[Collected data]
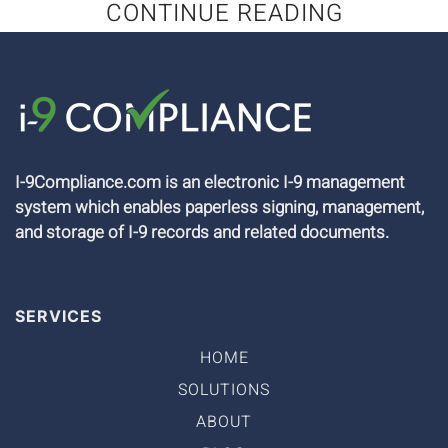
CONTINUE READING
I-9Compliance.com is an electronic I-9 management
system which enables paperless signing, management,
and storage of I-9 records and related documents.
SERVICES
HOME
SOLUTIONS
ABOUT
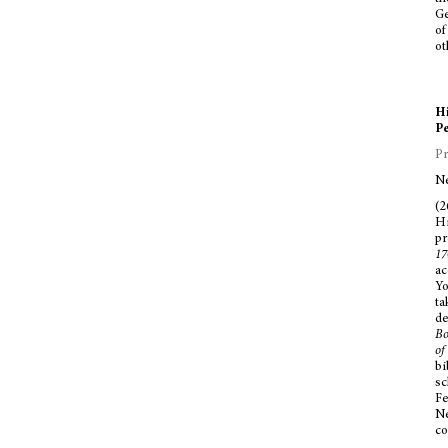
Ge
of
ot
Hi
Pe
Pr
Ne
(2
Hi
pr
17
ac
Yo
ta
de
Bo
of
bi
sc
Fe
Ne
co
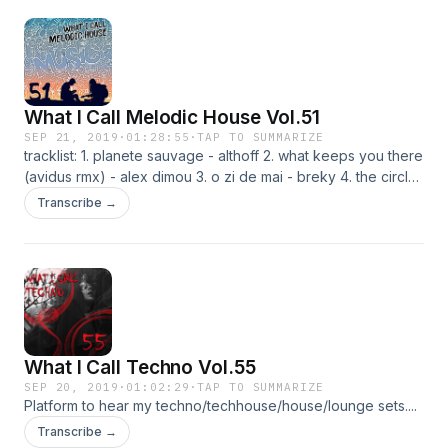
What I Call Melodic House Vol.51
SEP 21, 2019
·
01:28:55
·
TAP TO SUMMARIZE
tracklist: 1. planete sauvage - althoff 2. what keeps you there
(avidus rmx) - alex dimou 3. o zi de mai - breky 4. the circle
- david mayer 5. nativity - ivan masa 6. pfauneinsel - ivory 7.
Transcribe →
vesslan - sebjak&fahlberg 8. stardust on my shoes
(subandrio rmx) - anton make 9. l'aria (marcus worgull rmx) -
phunkadelica 10. sweet spot - einmusik 11. a night in the life -
boxia&lyke 12. caronte (radio slave core vocal rmx) -
apparat 13. metrics - toto chiavetta 14. craft - adriatique
What I Call Techno Vol.55
SEP 20, 2019
·
01:02:29
·
TAP TO SUMMARIZE
Platform to hear my techno/techhouse/house/lounge sets....
Transcribe →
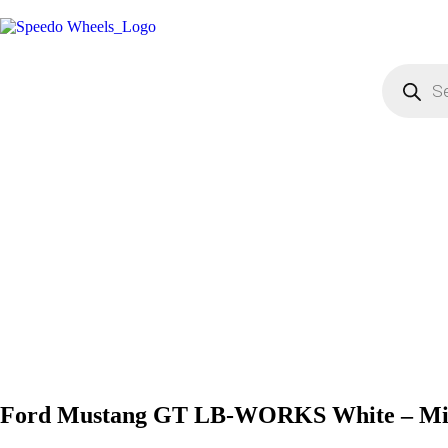
Ford Mustang GT LB-WORKS White – Min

#### ACTION ITEM
Copy every line of text in the records above word for word, and leave the pictures out of your answer.

#### OUTPUT
CONTINUE READING
I-9Compliance.com is an electronic I-9 management
system which enables paperless signing, management,
and storage of I-9 records and related documents.
SERVICES
HOME
SOLUTIONS
ABOUT
Ge
of
ot
Hi
Pe
Pr
Ne
(2
Hi
pr
17
ac
Yo
ta
de
Bo
of
bi
sc
Fe
Ne
co
What I Call Melodic House Vol.51
SEP 21, 2019
·
01:28:55
·
TAP TO SUMMARIZE
tracklist: 1. planete sauvage - althoff 2. what keeps you there
(avidus rmx) - alex dimou 3. o zi de mai - breky 4. the circle
- david mayer 5. nativity - ivan masa 6. pfauneinsel - ivory 7.
Transcribe →
vesslan - sebjak&fahlberg 8. stardust on my shoes
(subandrio rmx) - anton make 9. l'aria (marcus worgull rmx) -
phunkadelica 10. sweet spot - einmusik 11. a night in the life -
boxia&lyke 12. caronte (radio slave core vocal rmx) -
apparat 13. metrics - toto chiavetta 14. craft - adriatique
What I Call Techno Vol.55
SEP 20, 2019
·
01:02:29
·
TAP TO SUMMARIZE
Platform to hear my techno/techhouse/house/lounge sets....
Transcribe →
Ford Mustang GT LB-WORKS White – Min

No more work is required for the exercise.